(Document excerpt)

To handle that (specifically for upstart), recommend that r do:

if (!pid) {

      request_reclassify(cgroup, getpid());
      do_execve();
    }
. alternatively, the daemon could, if kernel is new enough, setns to
  the requestor's namespaces to execute a command in a new cgroup.
  The new command would be daemonized to that pid namespaces' pid 1.

Types of requests:

r requests creating cgroup A'/A

. lmctfy/cli/commands/create.cc

  . Verify that UID(r) mapped to 0 in r's userns
  . R=cgroup_of(r)
  . Verify that UID(R) is mapped into r's userns
  . Create R/A'/A
  . chown R/A'/A to UID(r)
* r requests to move task x to cgroup A.
  . lmctfy/cli/commands/enter.cc
  . r must send PID(x) as ancillary message
  . Verify that UID(r) mapped to 0 in r's userns, and UID(x) is mapped into
    that userns
    (is it safe to allow if UID(x) == UID(r))?
  . R=cgroup_of(r)
  . Verify that R/A is owned by UID(r) or UID(x)?  (not sure that's needed)
  . echo PID(x) >> /R/A/tasks
* r requests chown of cgroup A to uid X
  . X is passed in ancillary message
    * ensures it is valid in r's userns
    * maps the userid to host for us
  . Verify that UID(r) mapped to 0 in r's userns
  . R=cgroup_of(r)
  . Chown R/A to X
* r requests cgroup A's 'property=value'
  . Verify that either
    * A != ''
    * UID(r) == 0 on host
    In other words, r in a userns may not set root cgroup settings.
  . Verify that UID(r) mapped to 0 in r's userns
  . R=cgroup_of(r)

(Extracted material)
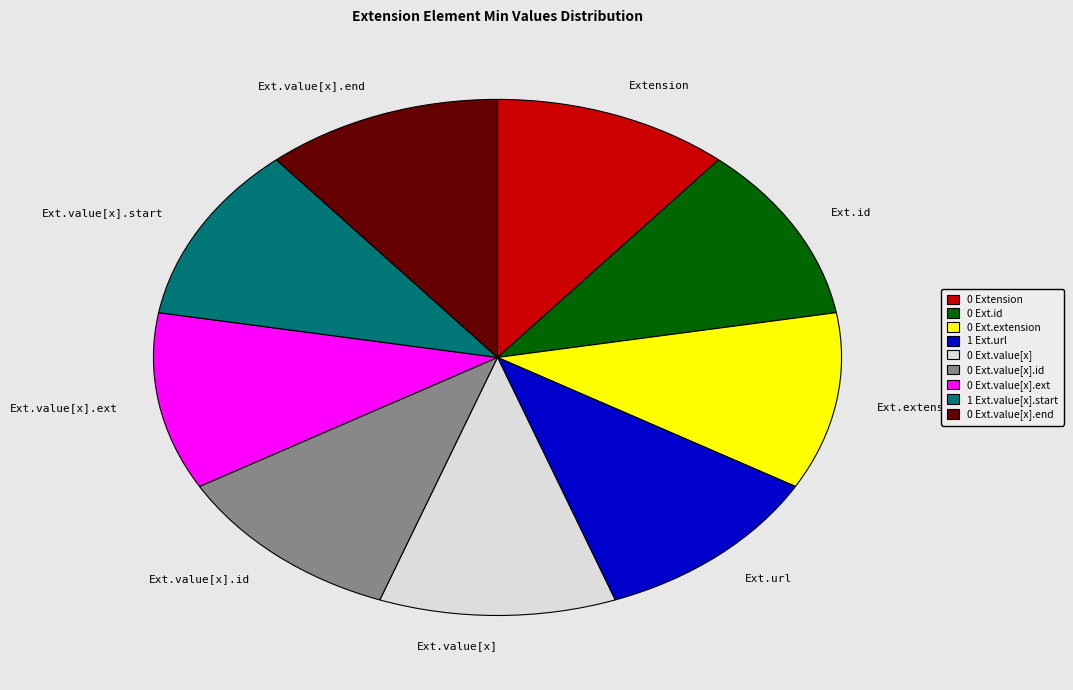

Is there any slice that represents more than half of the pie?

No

---

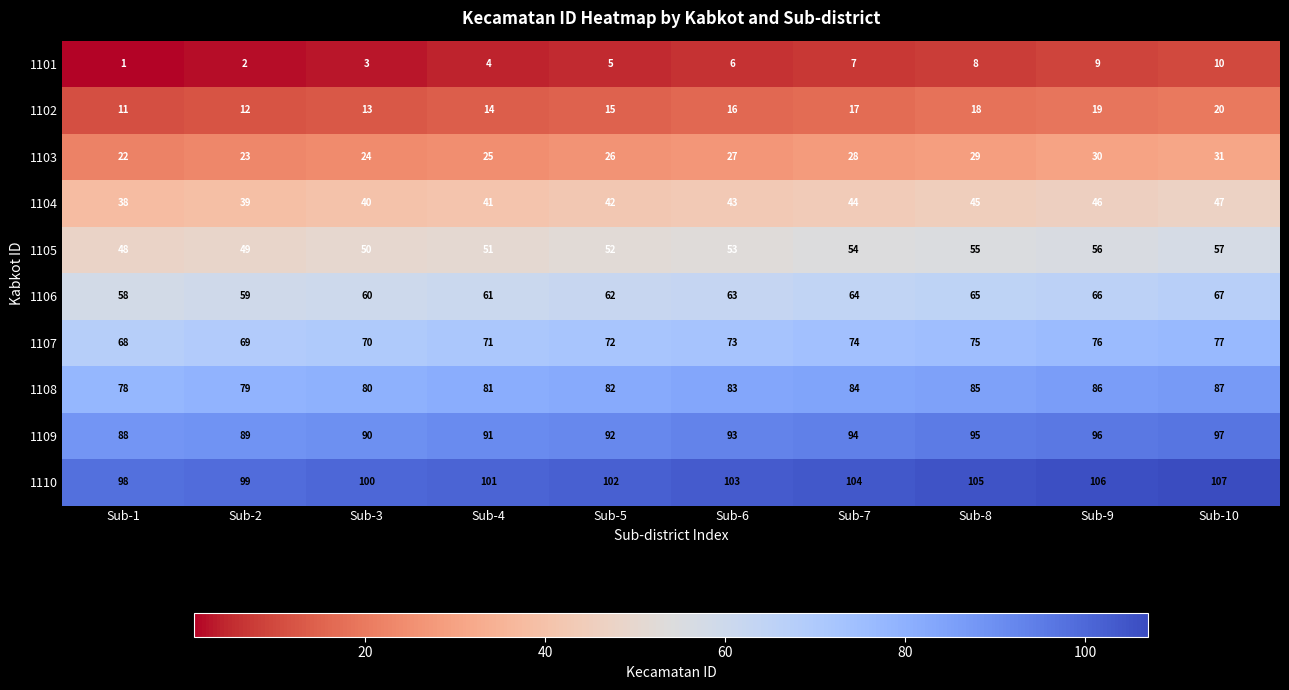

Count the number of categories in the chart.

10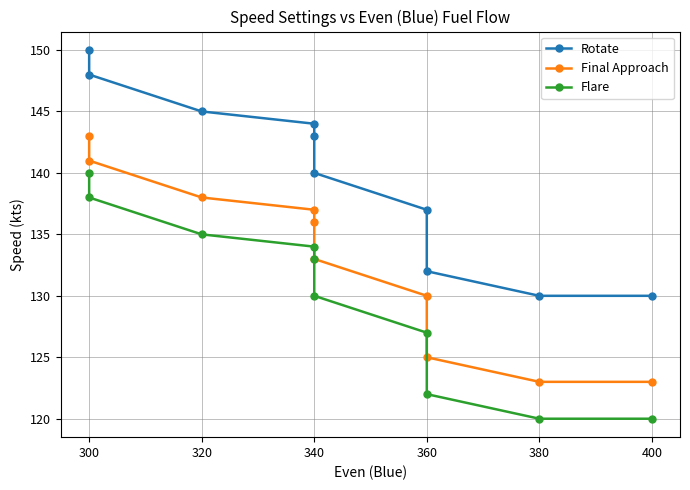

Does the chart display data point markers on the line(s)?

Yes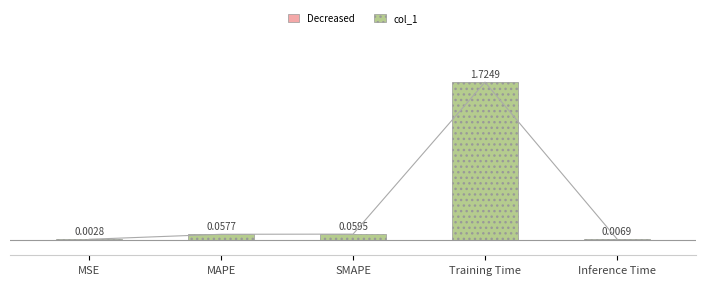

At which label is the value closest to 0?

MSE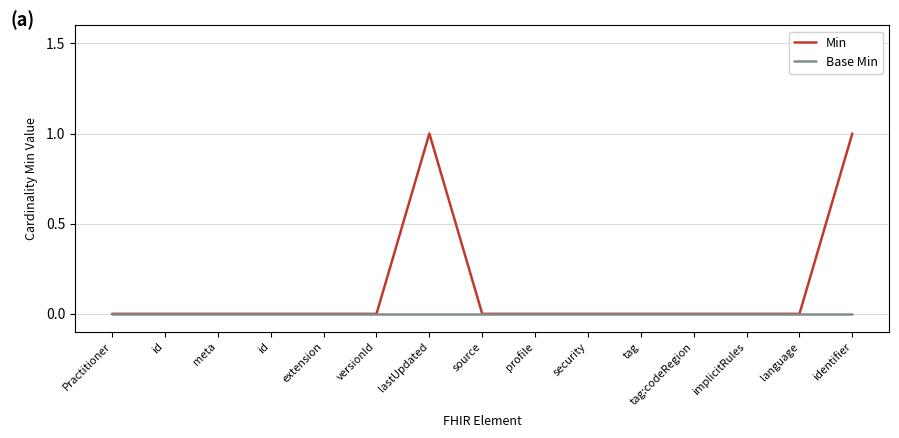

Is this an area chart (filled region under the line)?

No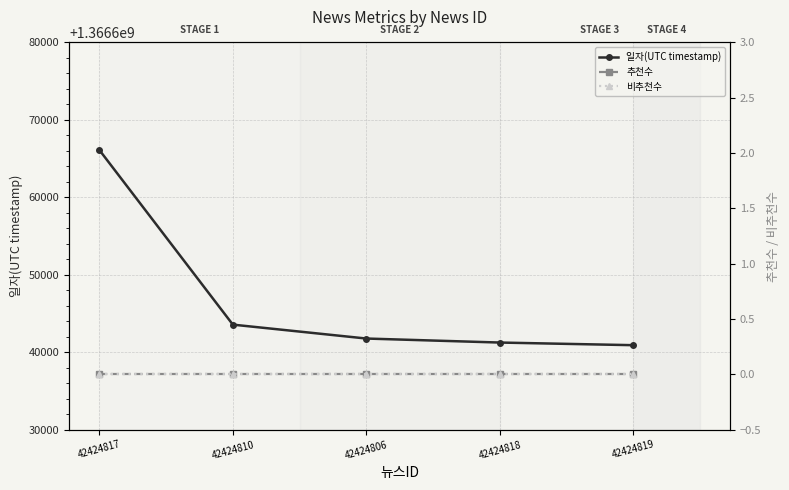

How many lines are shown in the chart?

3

(Apply what you read)
**a)** In the cgroup request notes, what must r send as an ancillary message when asking to move task x to cgroup A?
**b)** Extract the part of the cgroup request notes from "r requests creating" to "R/A'/A to UID(r)".

(Responses for each task)
**a)** PID(x)

**b)**
r requests creating cgroup A'/A

. lmctfy/cli/commands/create.cc

  . Verify that UID(r) mapped to 0 in r's userns
  . R=cgroup_of(r)
  . Verify that UID(R) is mapped into r's userns
  . Create R/A'/A
  . chown R/A'/A to UID(r)